With my love of westerns such as Lonesome Dove and others that show the Western United States as it really was, rather than romanticizing it, I approached my first Edward Abbey novel, Fire on the Mountain. It takes place much later than typical westerns, as an old rancher fights the changing times on his own terms.
Billy Vogelin Starr spends summers at his grandfather’s ranch in New Mexico. This summer is no different, or is it? He takes the train from his home in Pittsburgh to meet his grandfather and travel to the ranch. He’s looking forward to riding his favorite horse and working the ranch for the summer. In particular, he’s looking forward to seeing John Vogelin’s friend Lee Mackie, whom Billy looks up to.
Things have changed over the winter Billy was gone, however. Lee got married and doesn’t spend as much time hanging around with John any longer, although he’s still a good friend and a strong presence. Unbeknownst to Billy when he first arrives, his grandfather is also being driven off of the land that’s been in his family for generations by the U.S. government.
The introduction to this is slow. Told from Billy’s point of view, we learn about what’s going on the same way he does. It seems like there’s something going on that readers don’t know about. John complains about the soldiers from the nearby missile testing range coming onto his land and destroying it and harming his livestock. He has a valid complaint there. Things take an ominous turn, however, when Billy learns that the government wants John’s land to expand the missile testing range. Lee has already sold out to the government, as have other ranchers in the area. John is the lone hold-out.
First published in 1962, looking at Fire on the Mountain from today’s perspective resonates a bit differently. Reviews of this novel have likened John to Cliven Bundy. I beg to differ. Cliven Bundy did not have land taken from him. He wanted to graze his cattle on government land and not pay the fees. John Vogelin is going to lose the place his family has called home for over 100 years. I think the problem is that people don’t understand the difference I have just pointed out, and look for the easiest comparison that comes to mind.
John does threaten the government officials who come to his ranch, trying to get him to leave. They make generous offer after generous offer and still he refuses. They even come up with a plan for him to stay there and only have to leave during certain testing times and he still refuses. At this point, I think he wanted to die. Billy doesn’t see that, with his youthful perspective, but that’s what it seems like to me. Lee had political aspirations and was well-liked in the area, but his dedication to his friend during this standoff will likely put a crimp in those plans. I think he sees that John is determined to die and has him send Billy home early.

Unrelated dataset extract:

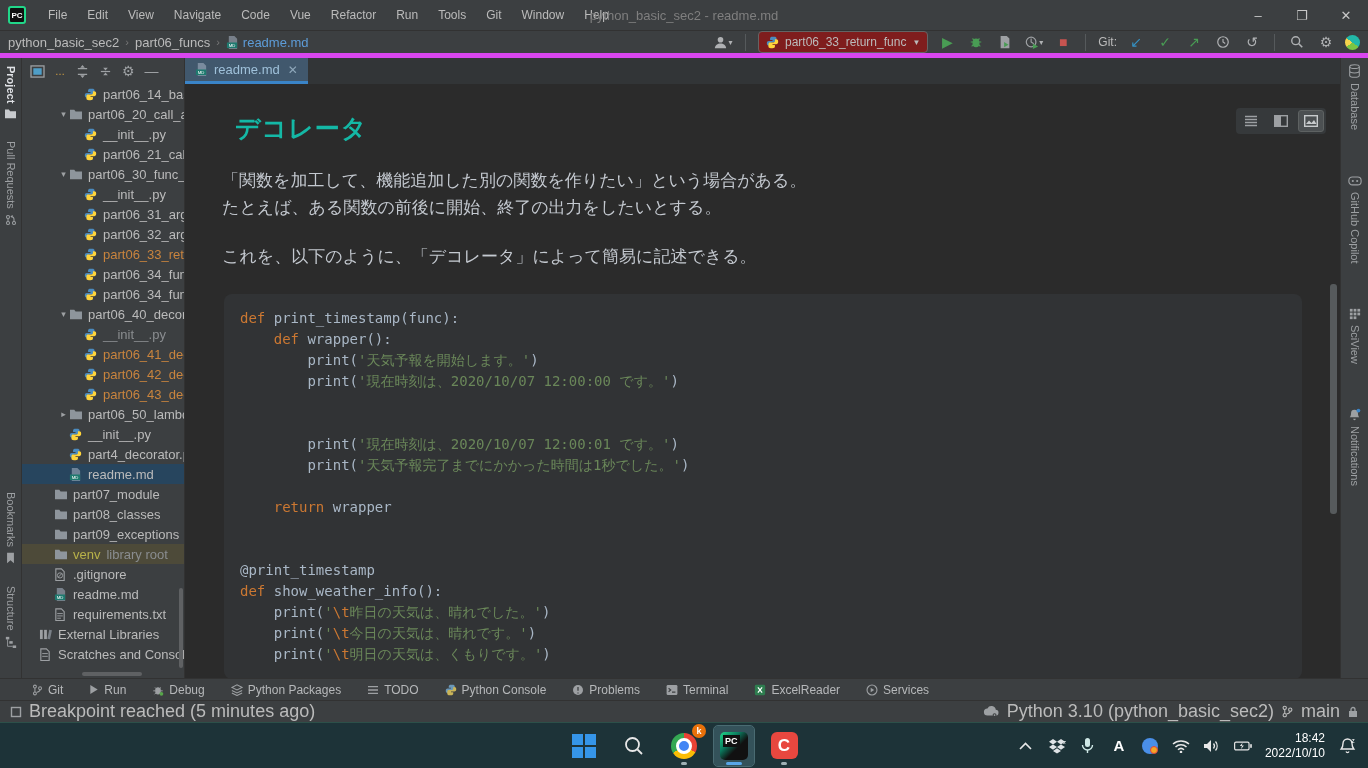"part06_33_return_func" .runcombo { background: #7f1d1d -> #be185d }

However, that’s not the end of the story. People all these years later would likely be aghast at the thought of putting a 12-year-old on a train by himself to travel cross-country, but it didn’t use to be that big of a deal. It wasn’t that the world was less dangerous, it was that people didn’t talk about it as much. The news was generally a half hour to hour of the day if you had a television. There was no 24-hour news cycle that demanded to keep people watching to improve ratings. The news was considered a community service. All this plays into a setting that is entirely alien to most people today.
I’m reminded of a story by Stephen King where a similar stand-off occurs when the government wants to take land for an extension of the interstate. I believe that it’s good to ask questions about eminent domain laws. This does make the reader think. Set during the Cold War, at the time those missile tests seemed terribly important. I might have had less sympathy for John Vogelin in 1980 than I do today.
Fire on the Mountain is a well-written tale of the dying West. Everything we’ve romanticized about it is dying at this point, and that includes the very land itself. The John Vogelins of the world were disappearing. None of his children were interested in the land, although it seemed like maybe he was holding out hope for Billy to one day take over for him. That wasn’t going to happen, most likely, but that’s what he seemed to be hanging on to. I really enjoyed this perspective and the descriptions and would recommend it.